Vegetationsbrand Realausbildung
Wie schnell sich ein Feld- oder Vegetationsbrand ausbreiten kann, zeigt sich leider immer wieder. Auch in diesem Sommer kam es in unserem Einsatzgebiet bereits zu mehreren Bränden von Feldern, Grasflächen und Gebüschen. Glücklicherweise konnte dabei jedes Mal größerer Schaden verhindert werden.

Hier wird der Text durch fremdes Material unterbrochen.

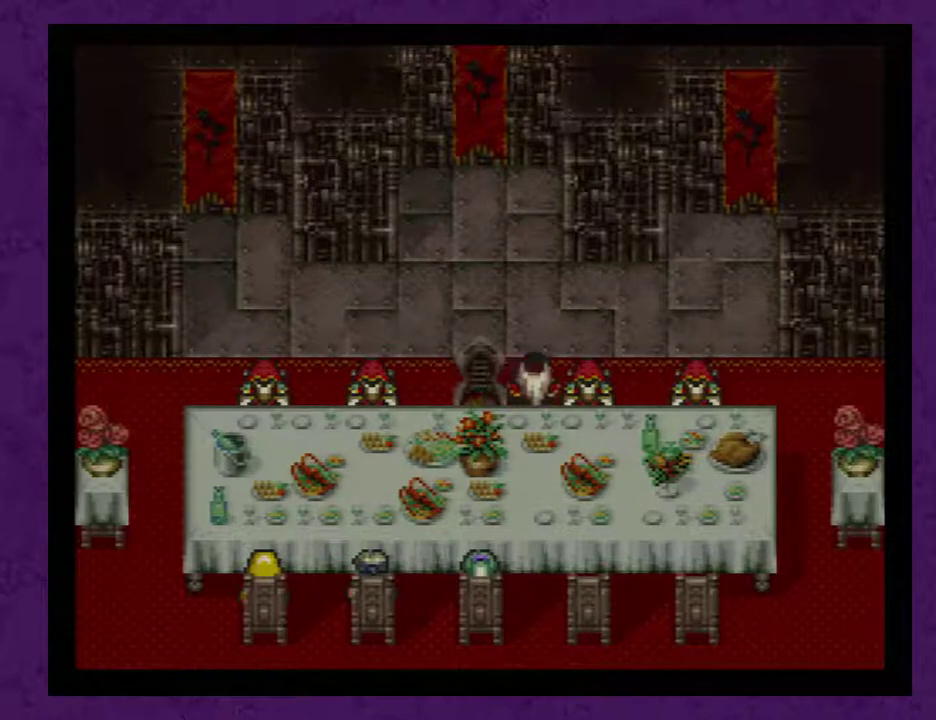
{"buttons": [], "events": []}
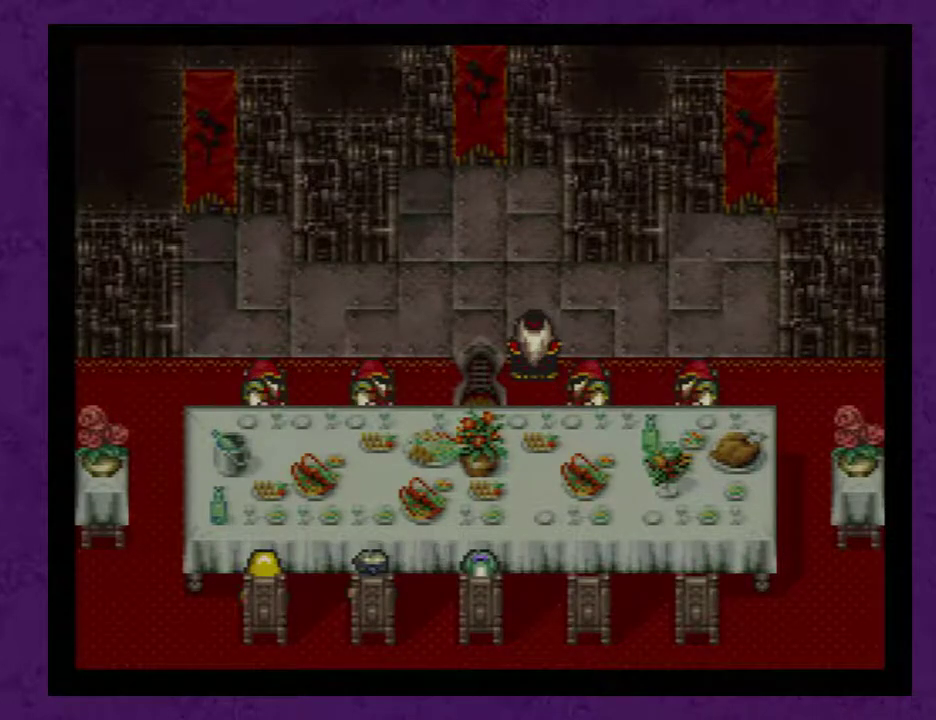
{"buttons": [], "events": []}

Damit wir auch bei zukünftigen Einsätzen schnell und wirkungsvoll reagieren können, wurden einige Methoden zur Vegetationsbrandbekämpfung bei einer Übung praktisch erprobt. Die Übung war in vier Stationen aufgeteilt. Dabei standen verschiedene Geräte und Einsatzmöglichkeiten im Mittelpunkt:
Pump-and-Roll:
Beim sogenannten „Pump-and-Roll“-Verfahren fährt das Löschfahrzeug langsam mit laufender Pumpe und angeschlossenen Schläuchen vor. Die Einsatzkräfte können dadurch während der Fahrt gezielt Flammen und Brandstellen bekämpfen. Dieses Verfahren ermöglicht insbesondere bei größeren Flächen eine schnelle und effektive Brandbekämpfung.

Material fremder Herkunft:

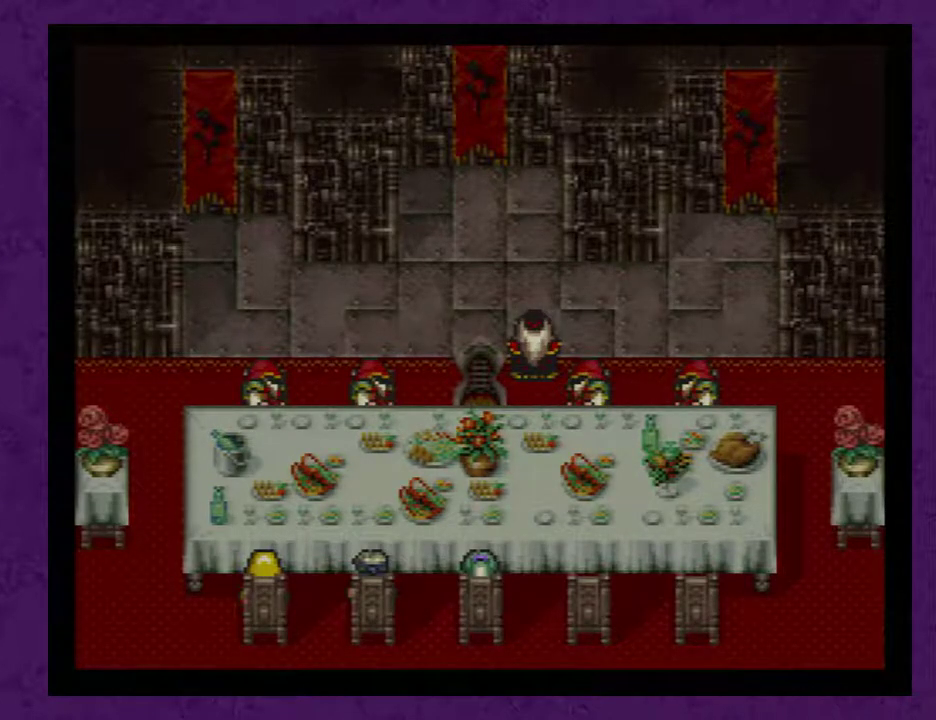
{"buttons": [], "events": []}
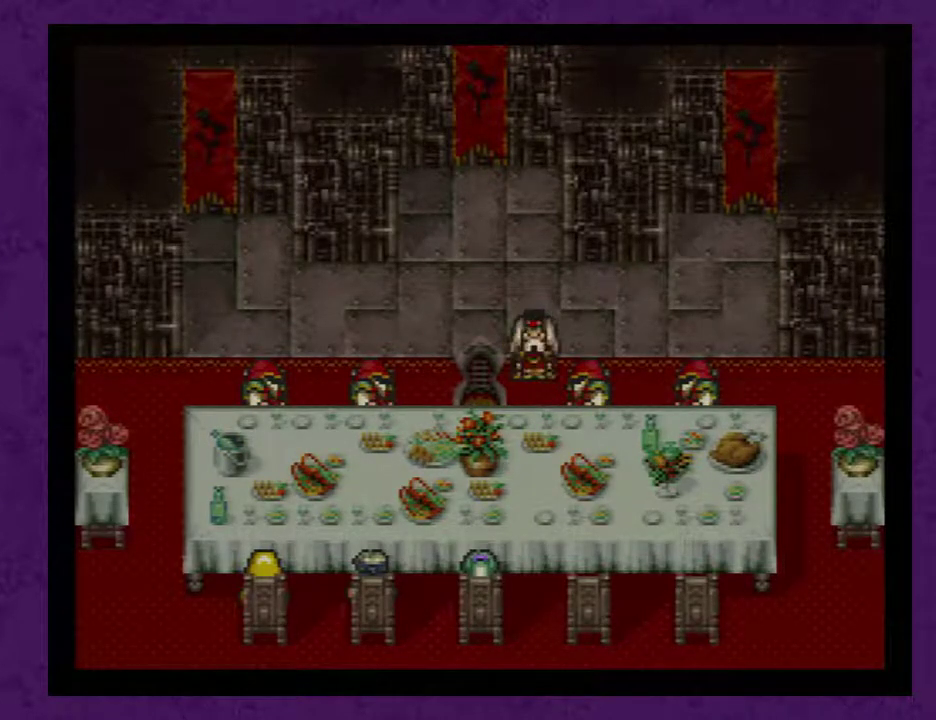
{"buttons": [], "events": []}
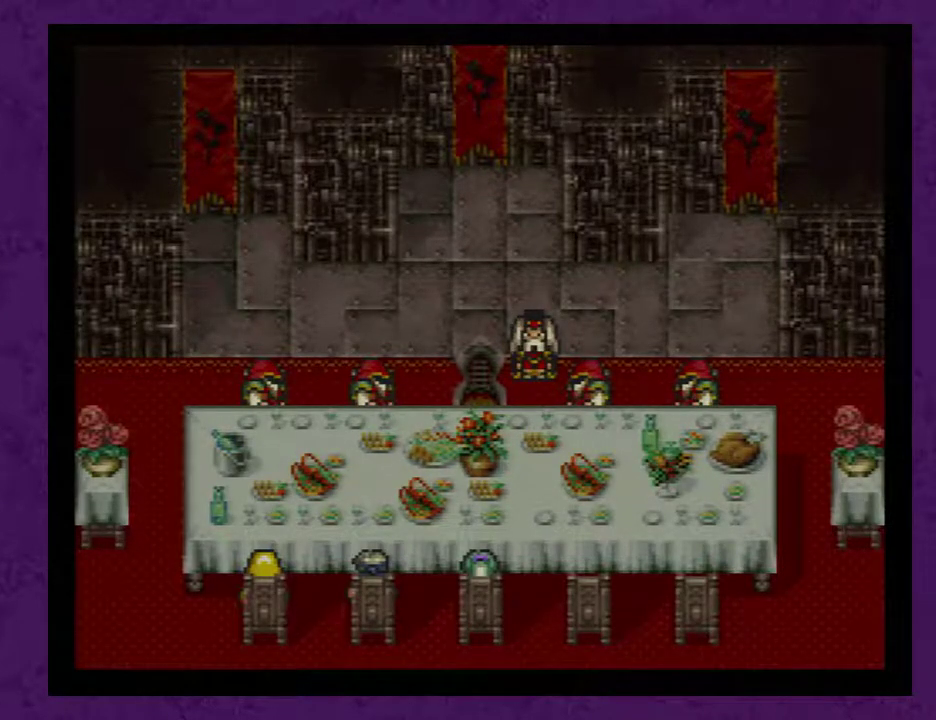
{"buttons": [], "events": []}
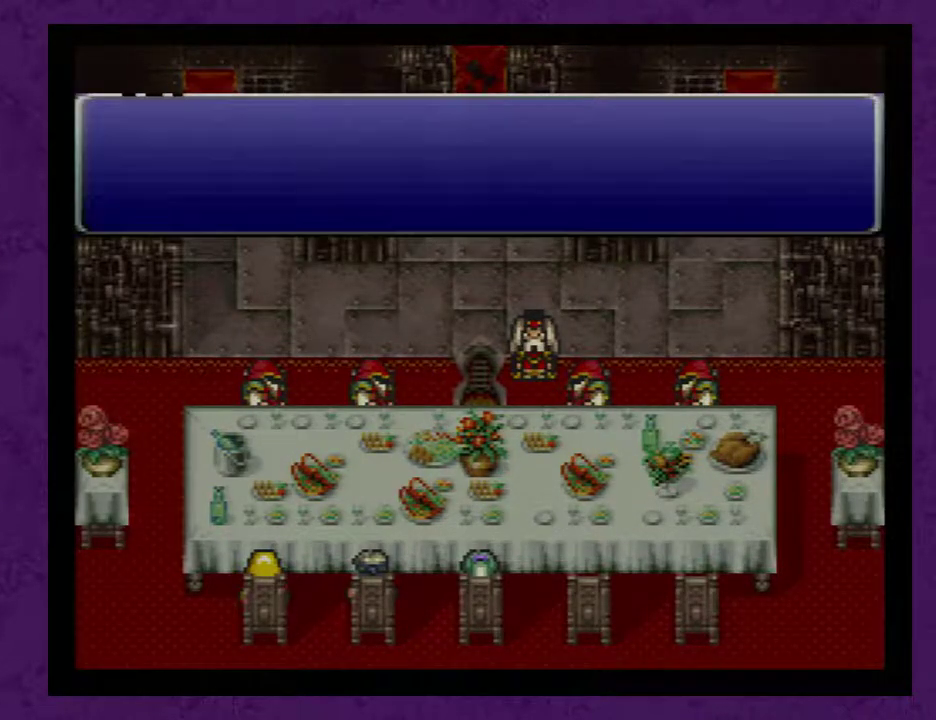
{"buttons": [], "events": []}
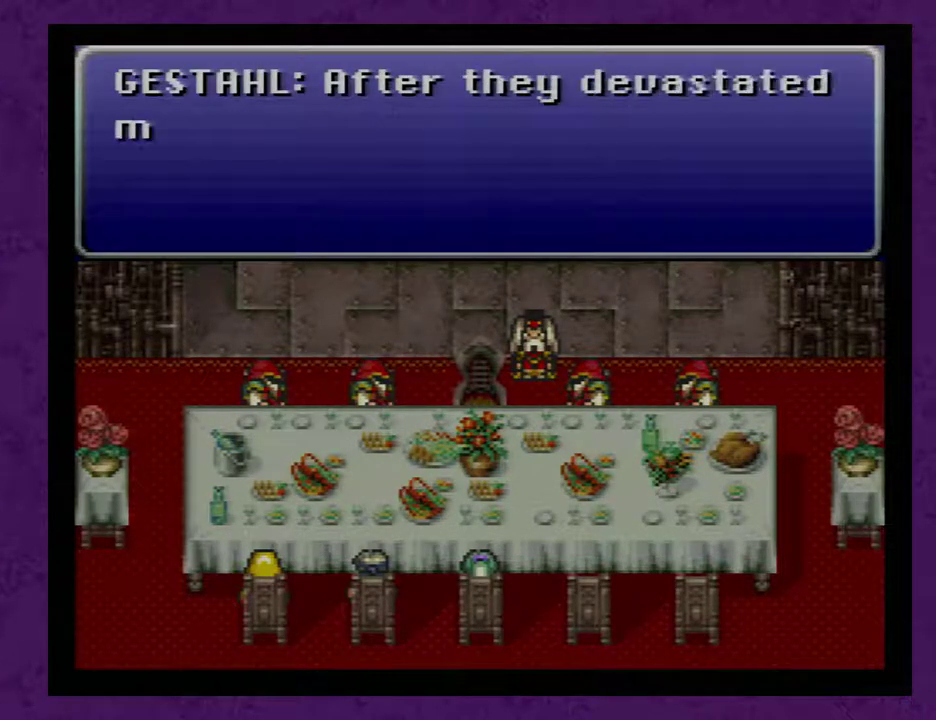
{"buttons": [], "events": [[133, "A", "down"], [200, "A", "up"], [283, "A", "down"], [383, "A", "up"]]}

Feuerpatschen, Gorgui-Tool und Löschrucksäcke:
Mit den Handwerkzeugen können kleinere Flammen direkt niedergeschlagen werden. Löschrucksäcke ermöglichen zudem eine gezielte Wasserabgabe an schwer zugänglichen Stellen. Mit dem Gorgui-Tool können bei Bedarf kleine Schneisen und Gräben angelegt werden, um eine weitere Ausbreitung des Feuers zu verhindern.
Laubbläser und Motorsense:
Auch motorbetriebene Geräte können bei der Vegetationsbrandbekämpfung eingesetzt werden. Mit Laubbläsern lassen sich kleinere Flammen niederschlagen und Glutnester gezielt bearbeiten. Die Motorsense kann eingesetzt werden, um Bewuchs zu entfernen und dadurch die weitere Ausbreitung eines Feuers zu erschweren oder Zugangswege zu schaffen.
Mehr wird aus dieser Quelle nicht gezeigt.